Issue 102 is out now
Lucy Corkhill

By Lucy Corkhill

23rd April 2013

As a nation, we love our pets. More than 50% of British families own a pet. There’s no doubt that having a pet can greatly enhance family life. Here are our top ten reasons why having a pet is a good thing for little folks.

Lucy Corkhill

By Lucy Corkhill

23rd April 2013

Lucy Corkhill

By Lucy Corkhill

23rd April 2013

Research by Travel Supermarket found that 47% of Brits miss their pet more than family when they’re on holiday, with over a third of those polled choosing to take their furry friend away with them. Pet ‘owners’ (let’s face it, they own us as much as we own them!) know just how much joy, love and companionship our furry sidekicks can bring into our lives. National Pet Month, running from 1st April to 6th May, is a celebration of this companionship, but its aims also include raising awareness of responsible pet ownership.

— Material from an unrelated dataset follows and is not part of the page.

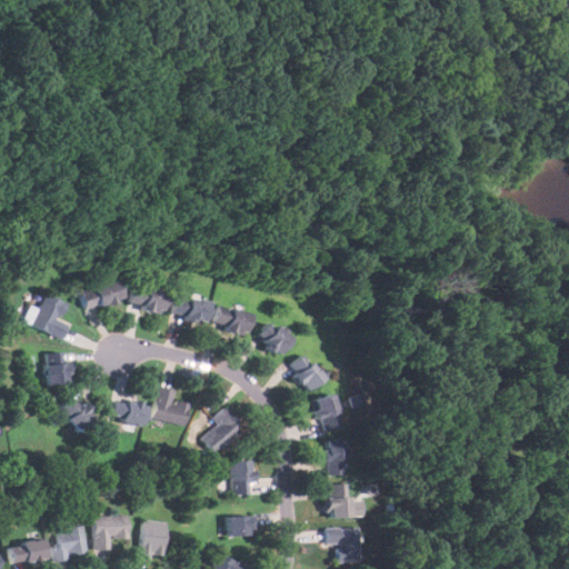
[(77,288),(81,307),(120,298),(116,278),(77,288)]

Getting a family pet is a big decision and not one to be taken lightly. Alongside the financial costs, there is also the huge responsibility of caring for an animal, such as taking them for walks, feeding them regularly, making sure they have clean water and fresh bedding, and a warm, safe place to sleep. Alongside looking after kids, this can sometimes feel like a bit of a chore for time-stretched parents! So, before committing, it’s a good idea to borrow a book about your chosen pet from a library and finding out about their needs, then drawing up a rota of care and discussing who will take on each responsibility when the pet moves in. Be realistic about your child’s capabilities, even if they’re promising they will take the dog for two long walks a day. If you feel that you will end up taking on the lion’s share of the work because of your child’s age or available time, opt for a pet that needs less daily care.

1. According to research, children who grow up in homes with pets are less likely to develop childhood allergies and asthma, and have stronger immunity.

2. Having a dog makes going for a walk an exciting opportunity for play, whatever the weather.

3. Animals can provide a non-judgemental ‘listening ear’ when it feels like parents or other adults won’t understand.

4. Those who are aware of energy fields or ‘auras’ recognise that children and animals are often very open to one another, communicating non-verbally through touch and closeness.

5. Cuddling and nurturing an animal is deeply healing, comforting and relaxing.

6. Children with learning disabilities often respond to animals where they are unable to connect with humans.

7. Pets offer unconditional love: they do not judge or scold, but instead offer comfort and companionship, whatever mood a child is in.

8. Children with pets actually show higher levels of impulse control, self-esteem and social skills.

9. Caring for an animal helps a child develop empathy and responsibility.

10. The death of a pet, though often traumatic, helps a child understand the concept of dying and death. It opens up discussion and enables learning and emotional growth opportunities which can prove to be very useful when a family member passes away.